--- EXTRACTED RECORDS ---

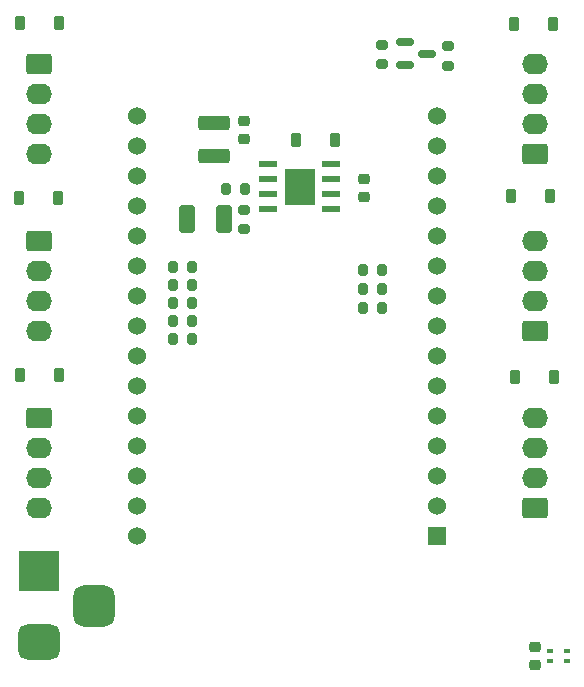
<source format=gbr>
%TF.GenerationSoftware,KiCad,Pcbnew,7.0.2*%
%TF.CreationDate,2023-05-06T12:51:57+01:00*%
%TF.ProjectId,fan-controller,66616e2d-636f-46e7-9472-6f6c6c65722e,rev?*%
%TF.SameCoordinates,Original*%
%TF.FileFunction,Soldermask,Top*%
%TF.FilePolarity,Negative*%
%FSLAX46Y46*%
G04 Gerber Fmt 4.6, Leading zero omitted, Abs format (unit mm)*
G04 Created by KiCad (PCBNEW 7.0.2) date 2023-05-06 12:51:57*
%MOMM*%
%LPD*%
G01*
G04 APERTURE LIST*
G04 Aperture macros list*
%AMRoundRect*
0 Rectangle with rounded corners*
0 $1 Rounding radius*
0 $2 $3 $4 $5 $6 $7 $8 $9 X,Y pos of 4 corners*
0 Add a 4 corners polygon primitive as box body*
4,1,4,$2,$3,$4,$5,$6,$7,$8,$9,$2,$3,0*
0 Add four circle primitives for the rounded corners*
1,1,$1+$1,$2,$3*
1,1,$1+$1,$4,$5*
1,1,$1+$1,$6,$7*
1,1,$1+$1,$8,$9*
0 Add four rect primitives between the rounded corners*
20,1,$1+$1,$2,$3,$4,$5,0*
20,1,$1+$1,$4,$5,$6,$7,0*
20,1,$1+$1,$6,$7,$8,$9,0*
20,1,$1+$1,$8,$9,$2,$3,0*%
G04 Aperture macros list end*
%ADD10RoundRect,0.250000X-0.412500X-0.925000X0.412500X-0.925000X0.412500X0.925000X-0.412500X0.925000X0*%
%ADD11C,1.524000*%
%ADD12R,1.524000X1.524000*%
%ADD13RoundRect,0.200000X-0.200000X-0.275000X0.200000X-0.275000X0.200000X0.275000X-0.200000X0.275000X0*%
%ADD14RoundRect,0.225000X-0.225000X-0.375000X0.225000X-0.375000X0.225000X0.375000X-0.225000X0.375000X0*%
%ADD15RoundRect,0.225000X0.250000X-0.225000X0.250000X0.225000X-0.250000X0.225000X-0.250000X-0.225000X0*%
%ADD16RoundRect,0.200000X0.200000X0.275000X-0.200000X0.275000X-0.200000X-0.275000X0.200000X-0.275000X0*%
%ADD17RoundRect,0.225000X0.225000X0.375000X-0.225000X0.375000X-0.225000X-0.375000X0.225000X-0.375000X0*%
%ADD18RoundRect,0.250000X-0.845000X0.620000X-0.845000X-0.620000X0.845000X-0.620000X0.845000X0.620000X0*%
%ADD19O,2.190000X1.740000*%
%ADD20RoundRect,0.250000X0.845000X-0.620000X0.845000X0.620000X-0.845000X0.620000X-0.845000X-0.620000X0*%
%ADD21RoundRect,0.200000X0.275000X-0.200000X0.275000X0.200000X-0.275000X0.200000X-0.275000X-0.200000X0*%
%ADD22R,0.500000X0.300000*%
%ADD23RoundRect,0.150000X-0.587500X-0.150000X0.587500X-0.150000X0.587500X0.150000X-0.587500X0.150000X0*%
%ADD24R,3.500000X3.500000*%
%ADD25RoundRect,0.750000X1.000000X-0.750000X1.000000X0.750000X-1.000000X0.750000X-1.000000X-0.750000X0*%
%ADD26RoundRect,0.875000X0.875000X-0.875000X0.875000X0.875000X-0.875000X0.875000X-0.875000X-0.875000X0*%
%ADD27R,2.600000X3.100000*%
%ADD28R,1.550000X0.600000*%
%ADD29RoundRect,0.200000X-0.275000X0.200000X-0.275000X-0.200000X0.275000X-0.200000X0.275000X0.200000X0*%
%ADD30RoundRect,0.250000X-1.075000X0.375000X-1.075000X-0.375000X1.075000X-0.375000X1.075000X0.375000X0*%
%ADD31RoundRect,0.225000X-0.250000X0.225000X-0.250000X-0.225000X0.250000X-0.225000X0.250000X0.225000X0*%
G04 APERTURE END LIST*
D10*
%TO.C,C4*%
X40653500Y-38100000D03*
X37578500Y-38100000D03*
%TD*%
D11*
%TO.C,U4*%
X33300000Y-65000000D03*
X33300000Y-62460000D03*
X33300000Y-59920000D03*
X33300000Y-57380000D03*
X33300000Y-54840000D03*
X33300000Y-52300000D03*
X33300000Y-49760000D03*
X33300000Y-47220000D03*
X33300000Y-44680000D03*
X33300000Y-42140000D03*
X33300000Y-39600000D03*
X33300000Y-37060000D03*
X33300000Y-34520000D03*
X33300000Y-31980000D03*
X33300000Y-29440000D03*
X58700000Y-29440000D03*
X58700000Y-31980000D03*
X58700000Y-34520000D03*
X58700000Y-37060000D03*
X58700000Y-39600000D03*
X58700000Y-42140000D03*
X58700000Y-44680000D03*
X58700000Y-47220000D03*
X58700000Y-49760000D03*
X58700000Y-52300000D03*
X58700000Y-54840000D03*
X58700000Y-57380000D03*
X58700000Y-59920000D03*
X58700000Y-62460000D03*
D12*
X58700000Y-65000000D03*
%TD*%
D13*
%TO.C,R10*%
X37994308Y-45211999D03*
X36344308Y-45211999D03*
%TD*%
%TO.C,R8*%
X36344308Y-42164000D03*
X37994308Y-42164000D03*
%TD*%
D14*
%TO.C,D5*%
X23350000Y-36319623D03*
X26650000Y-36319623D03*
%TD*%
D15*
%TO.C,C3*%
X42348396Y-29808219D03*
X42348396Y-31358219D03*
%TD*%
D16*
%TO.C,R11*%
X42481000Y-35560000D03*
X40831000Y-35560000D03*
%TD*%
%TO.C,R4*%
X37994308Y-46745456D03*
X36344308Y-46745456D03*
%TD*%
D13*
%TO.C,R9*%
X37994308Y-43688000D03*
X36344308Y-43688000D03*
%TD*%
%TO.C,R5*%
X36344308Y-48298307D03*
X37994308Y-48298307D03*
%TD*%
D17*
%TO.C,D2*%
X68300000Y-36186988D03*
X65000000Y-36186988D03*
%TD*%
D18*
%TO.C,J6*%
X25000000Y-40000000D03*
D19*
X25000000Y-42540000D03*
X25000000Y-45080000D03*
X25000000Y-47620000D03*
%TD*%
D20*
%TO.C,J4*%
X67000000Y-62600000D03*
D19*
X67000000Y-60060000D03*
X67000000Y-57520000D03*
X67000000Y-54980000D03*
%TD*%
D21*
%TO.C,R3*%
X54102000Y-25018000D03*
X54102000Y-23368000D03*
%TD*%
D22*
%TO.C,U3*%
X69730258Y-75526206D03*
X69730258Y-74726206D03*
X68330258Y-74726206D03*
X68330258Y-75526206D03*
%TD*%
D14*
%TO.C,D4*%
X23380181Y-21564682D03*
X26680181Y-21564682D03*
%TD*%
D23*
%TO.C,Q1*%
X56037000Y-23180000D03*
X56037000Y-25080000D03*
X57912000Y-24130000D03*
%TD*%
D16*
%TO.C,R1*%
X54105766Y-42418000D03*
X52455766Y-42418000D03*
%TD*%
D14*
%TO.C,D6*%
X23383759Y-51295199D03*
X26683759Y-51295199D03*
%TD*%
D24*
%TO.C,J1*%
X25000000Y-67914000D03*
D25*
X25000000Y-73914000D03*
D26*
X29700000Y-70914000D03*
%TD*%
D27*
%TO.C,U1*%
X47082000Y-35398000D03*
D28*
X49782000Y-33493000D03*
X49782000Y-34763000D03*
X49782000Y-36033000D03*
X49782000Y-37303000D03*
X44382000Y-37303000D03*
X44382000Y-36033000D03*
X44382000Y-34763000D03*
X44382000Y-33493000D03*
%TD*%
D17*
%TO.C,D3*%
X68636195Y-51539596D03*
X65336195Y-51539596D03*
%TD*%
D29*
%TO.C,R2*%
X59690000Y-23496000D03*
X59690000Y-25146000D03*
%TD*%
D30*
%TO.C,L1*%
X39808000Y-32798000D03*
X39808000Y-29998000D03*
%TD*%
D17*
%TO.C,D7*%
X46794000Y-31426000D03*
X50094000Y-31426000D03*
%TD*%
D31*
%TO.C,C2*%
X52508000Y-36278000D03*
X52508000Y-34728000D03*
%TD*%
D18*
%TO.C,J5*%
X25000000Y-25000000D03*
D19*
X25000000Y-27540000D03*
X25000000Y-30080000D03*
X25000000Y-32620000D03*
%TD*%
D20*
%TO.C,J2*%
X67000000Y-32600000D03*
D19*
X67000000Y-30060000D03*
X67000000Y-27520000D03*
X67000000Y-24980000D03*
%TD*%
D21*
%TO.C,R12*%
X42418000Y-38988000D03*
X42418000Y-37338000D03*
%TD*%
D20*
%TO.C,J3*%
X67000000Y-47600000D03*
D19*
X67000000Y-45060000D03*
X67000000Y-42520000D03*
X67000000Y-39980000D03*
%TD*%
D16*
%TO.C,R7*%
X54105766Y-45694068D03*
X52455766Y-45694068D03*
%TD*%
D31*
%TO.C,C1*%
X67000000Y-74364206D03*
X67000000Y-75914206D03*
%TD*%
D17*
%TO.C,D1*%
X68565096Y-21620365D03*
X65265096Y-21620365D03*
%TD*%
D16*
%TO.C,R6*%
X52455766Y-44027706D03*
X54105766Y-44027706D03*
%TD*%
D18*
%TO.C,J7*%
X25000000Y-55000000D03*
D19*
X25000000Y-57540000D03*
X25000000Y-60080000D03*
X25000000Y-62620000D03*
%TD*%
M02*

</source>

--- ACTIVITY ---
Up to and including the line containing "G04 Aperture macros list end*", repeat every line from the start of the data, but none of the pictures.

--- YOUR RESPONSE ---
<source format=gbr>
%TF.GenerationSoftware,KiCad,Pcbnew,7.0.2*%
%TF.CreationDate,2023-05-06T12:51:57+01:00*%
%TF.ProjectId,fan-controller,66616e2d-636f-46e7-9472-6f6c6c65722e,rev?*%
%TF.SameCoordinates,Original*%
%TF.FileFunction,Soldermask,Top*%
%TF.FilePolarity,Negative*%
%FSLAX46Y46*%
G04 Gerber Fmt 4.6, Leading zero omitted, Abs format (unit mm)*
G04 Created by KiCad (PCBNEW 7.0.2) date 2023-05-06 12:51:57*
%MOMM*%
%LPD*%
G01*
G04 APERTURE LIST*
G04 Aperture macros list*
%AMRoundRect*
0 Rectangle with rounded corners*
0 $1 Rounding radius*
0 $2 $3 $4 $5 $6 $7 $8 $9 X,Y pos of 4 corners*
0 Add a 4 corners polygon primitive as box body*
4,1,4,$2,$3,$4,$5,$6,$7,$8,$9,$2,$3,0*
0 Add four circle primitives for the rounded corners*
1,1,$1+$1,$2,$3*
1,1,$1+$1,$4,$5*
1,1,$1+$1,$6,$7*
1,1,$1+$1,$8,$9*
0 Add four rect primitives between the rounded corners*
20,1,$1+$1,$2,$3,$4,$5,0*
20,1,$1+$1,$4,$5,$6,$7,0*
20,1,$1+$1,$6,$7,$8,$9,0*
20,1,$1+$1,$8,$9,$2,$3,0*%
G04 Aperture macros list end*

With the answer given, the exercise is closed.